» 提示文:
体験談
vol
20

老々介護が限界に達し、老人ホームへの入居を決断。離れて暮らしたことで夫婦の絆が深まりました。

2016年07月07日
  • ご入居時期
    2014年1月
  • ご入居者様
    82歳 女性
お話を
伺った方
O様82歳(ご主人様)
ホーム名
リハビリホームボンセジュール南千束

5年前に奥様が脳梗塞で倒れて入院。退院してから、ご主人による老々介護が始まったのです。

私と妻との出会いは、高校生時代なので知り合ってから数えると66年になります。妻は、結婚と同時に私の両親と同居生活をしてくれたり、ときには私の海外転勤にも子どもを連れてついてきてくれたりしました。私にとっては、最高の伴侶で、夫婦仲も極めて良好でした。
子どもたちが独立し、夫婦だけの気楽な暮らしを続けていたのですが、妻が77歳のとき、脳梗塞で倒れました。この入院を境に、私たち夫婦の関係が一変します。脳梗塞の後遺症で、妻の判断力や記憶力が低下し、炊事や掃除などの家事ができなくなってからは、私が家事と妻の介護を担うようになったのです。
追い打ちをかけるように、片付けが苦手な妻の一面が強く表れるようになりました。私が片付けても片付けても、妻は家の中にゴミを溜めてしまい、あっという間にわが家はゴミ屋敷になってしまいました。いくら注意しても、妻は改めてくれません。私は妻の世話とゴミ屋敷の惨状に、疲労困憊の日々を送っていました。
1年もすると、そんな老々介護もいよいよお手上げになり、初めて地域のケアマネジャーさんに相談し、介護認定を受けました。妻は要介護2に認定され、精神科病院に措置入院し、「認知症」と診断されました。

病院の入院期間は3ヶ月が限度。退院後、自宅に戻ってから再びO様が介護をすることは難しく、奥様のために老人ホームを探し始めました。

» 収集データ:
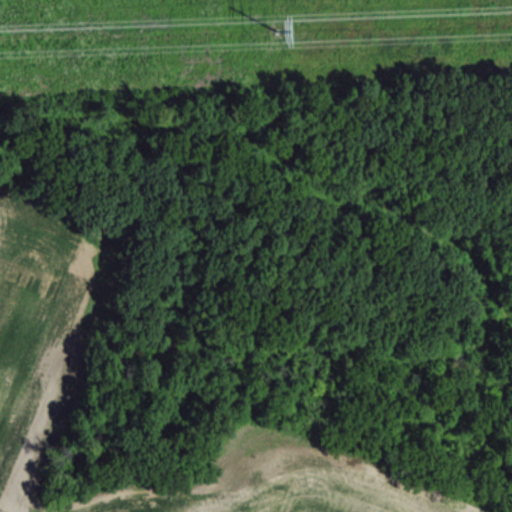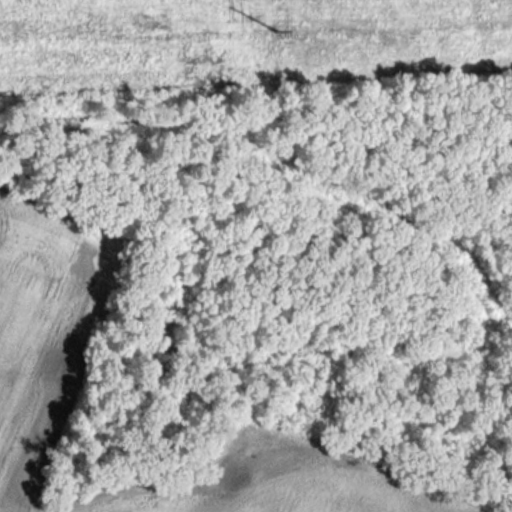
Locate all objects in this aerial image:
power tower: (272, 36)
crop: (38, 353)
crop: (325, 483)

» 課題: 老々介護の末に老人ホーム入居を決めた体験談について、最後の文の後から続きを書き進めなさい。

» 解答:
病院に入院してからは、妻の状態が落ち着いてきたので、退院後は老人ホームに入居しても大丈夫だと思いました。自宅に近い場所を条件に、4ヶ所の老人ホームを見学しました。
その中の1軒、『リハビリホームボンセジュール南千束』が、最も私のフィーリングに合いました。
施設内を見学させてもらったときに、担当したスタッフの方の対応がとても温かく、見学中にすれ違うスタッフの方たちの印象もすこぶるよかったのです。しかも、自宅から自転車で5分の距離という近さ。妻に入居してもらおうと決めました。

奥様には病院を移ると説明したため、ホームへの入所もスムーズだったそうです。今でもご本人は、病院に入院していると思っているそうです。

スムーズに入居できましたが、入居した直後は妻の帰宅願望が強く、「いつ、家に帰れるの?」「退院はいつ?」と私やスタッフの方たちに繰り返し聞いていました。私は、ホームがわが家に近いので、抜け出して家に戻ってくるのではと心配した時期もありましたが、だんだんとホームの生活に馴染んでくれました。
ひとつだけ困ったのは、妻がホームの生活に慣れた頃から、ゴミやものを溜める癖が出るようになったことです。部屋のタンスの引き出しに汚れた下着を隠したり、トイレットペーパーの使い残しやゴミを部屋にため込んだりします。私が注意をすると、「はい、はい」と素直に応えるのですが、10分もすると忘れてしまうのです。
スタッフの方たちと相談して、妻が入浴や行事などで部屋にいないときを見計らって、スタッフの方たちに片づけや掃除をしてもらっています。このこと以外でも、私が妻の行動に悩んだときは、スタッフの方たちに相談をすると、すぐに対応してもらえます。このように、あらゆる相談に親身に応えていただき、気長に妻の面倒をみてくださるのが、ありがたいです。

O様はホームの行事にも積極的に参加し、愛する奥様との新たな思い出づくりをされています。

私は2日に1回よほどの用事がない限りは、ホームを訪ねています。自転車で5分の距離なので、まったく苦ではありません。妻の部屋に行くと、ニコニコ顔で私を出迎えてくれます。正直なところ、ホームを何日も訪ねないと、私のほうが妻に会いたい気持ちが募ってきて落ち着かなくなるのです。
スタッフの方たちが気軽に誘ってくださるので、外出イベントにも同行しています。先日は、妻と並んでホームのバスに乗せてもらい、池上本門寺に行きました。昔、2人で行った池上本門寺の境内を妻の車椅子を押して散策できたことは、いい思い出になりました。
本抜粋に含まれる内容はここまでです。